37. Применение композиции по п. 36, где кожное воспалительное заболевание или состояние представляет собой зависимое от цитозольной фосфолипазы A2α или опосредованное цитозольной фосфолипазой A2α заболевание или состояние.

38. Применение композиции по п. 36, где кожное воспалительное заболевание или состояние выбирают из группы, включающей рубцевание, дерматит, пролиферативное заболевание или состояние, заболевание или состояние тучных клеток, ожог или контакт с аллергеном и/или раздражающим веществом.
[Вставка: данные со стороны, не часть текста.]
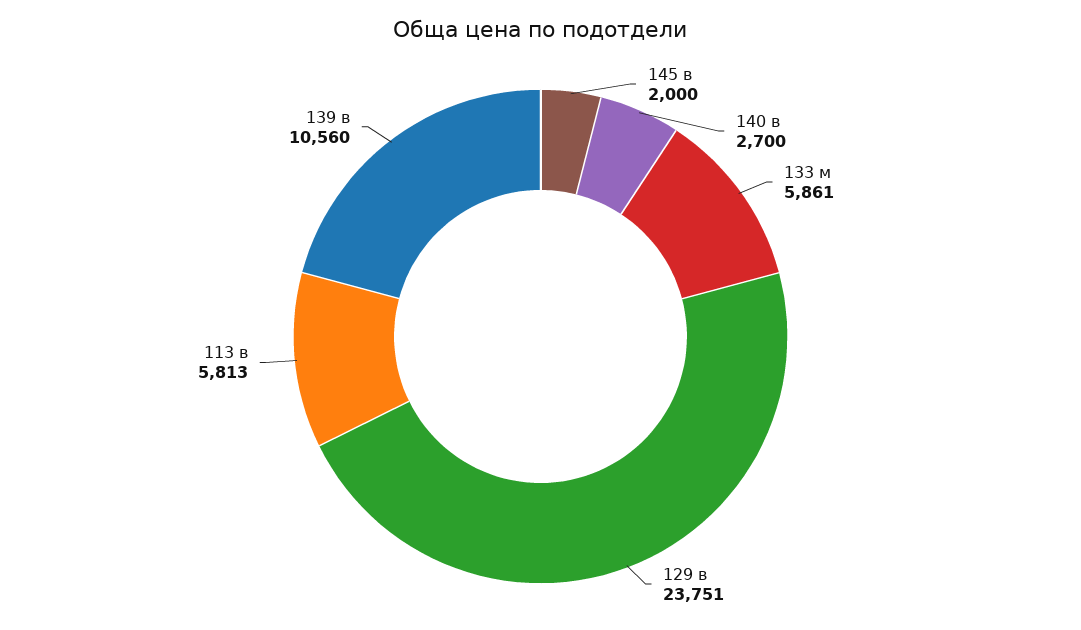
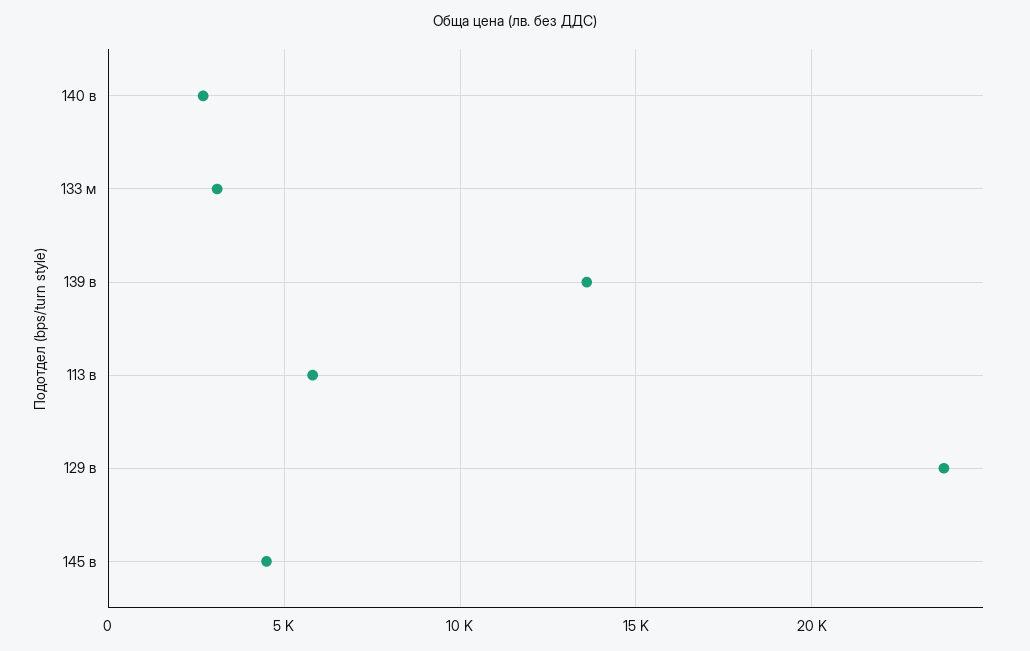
  {
-   "145 в": 2000,
+   "145 в": 4500,
    "140 в": 2700,
-   "133 м": 5861,
+   "133 м": 3000,
    "129 в": 23751,
    "113 в": 5813,
-   "139 в": 10560
+   "139 в": 13500
  }

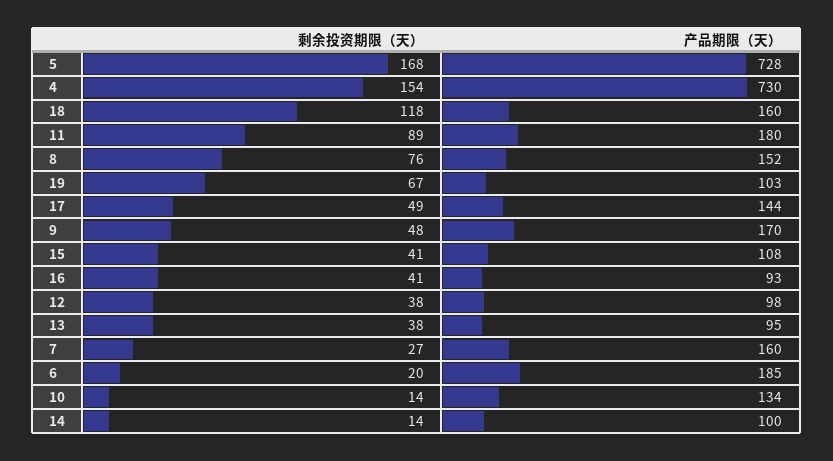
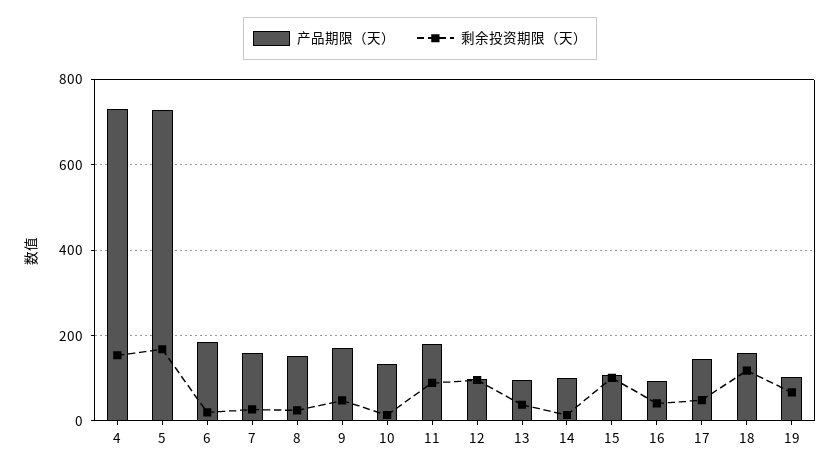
  {
    "剩余投资期限（天）": {
      "5": 168,
      "4": 154,
      "18": 118,
      "11": 89,
-     "8": 76,
+     "8": 20,
      "19": 67,
      "17": 49,
      "9": 48,
-     "15": 41,
+     "15": 100,
      "16": 41,
-     "12": 38,
+     "12": 100,
      "13": 38,
      "7": 27,
      "6": 20,
      "10": 14,
      "14": 14
    },
    "产品期限（天）": {
      "5": 728,
      "4": 730,
      "18": 160,
      "11": 180,
      "8": 152,
      "19": 103,
      "17": 144,
      "9": 170,
      "15": 108,
      "16": 93,
      "12": 98,
      "13": 95,
      "7": 160,
      "6": 185,
      "10": 134,
      "14": 100
    }
  }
39. Применение композиции по п. 36, где кожное воспалительное заболевание или состояние выбирают из группы, включающей атопический дерматит, буллезные расстройства, коллагенозы, псориаз, псориатические поражения, себорейный дерматит или контактный дерматит, экзему, крапивницу, зуд, розацею, узловатую почесуху, гипертрофическое рубцевание, образование келоидных рубцов, склеродермию, келоидный фолликулит затылка, болезнь Кавасаки, синдром Шегрена-Ларссона, болезнь Гровера, ожог первой степени, ожог второй степени, ожог третьей степени, ожог четвертой степени, муциноз кожи, солнечный кератоз, плоскоклеточный рак или меланому, астеатозную экзему, монетовидную экзему, экзему рук, гравитационную/варикозную экзему, экзематозный лекарственный дерматит, простой лишай, склероатрофический лишай, красный плоский лишай, раздражающий аллергический контактный дерматит, фотоаллергический дерматит/дерматит, обостряющийся от воздействия света, инфекционный дерматит, вторичный по отношению к бактериальной/вирусной/грибковой инфекции, зудящие заболевания, включая те, которые связаны с хроническими системными расстройствами, такие как уремический зуд, холестатический зуд, блашкит взрослых, аквадиния, аквагенный зуд, перуанский бальзам, зуд при желтухе, брахиорадиальный зуд, зуд, обусловленный действием лекарственного средства, зуд, вызванный гидроксиэтилкрахмалом, зудящие точки, простой хронический лишай, нейродермит, зуд при прионных болезнях, почесуха, почесуха пигментная, почесуха простая, анальный зуд, зуд мошонки, генитальный зуд, зудящие пятна, рефлекторный зуд, почечный зуд, зуд кожи головы, старческий зуд, ксеротическая экзема, зуд, связанный с ВИЧ-инфекцией, Т-клеточная лимфома, синдром Сезари и грибовидный микоз.

40. Применение композиции по п. 36, где кожное воспалительное заболевание или состояние выбирают из атопического дерматита и псориаза.

41. Применение композиции по п. 36, где композиция содержит дополнительные терапевтические агенты.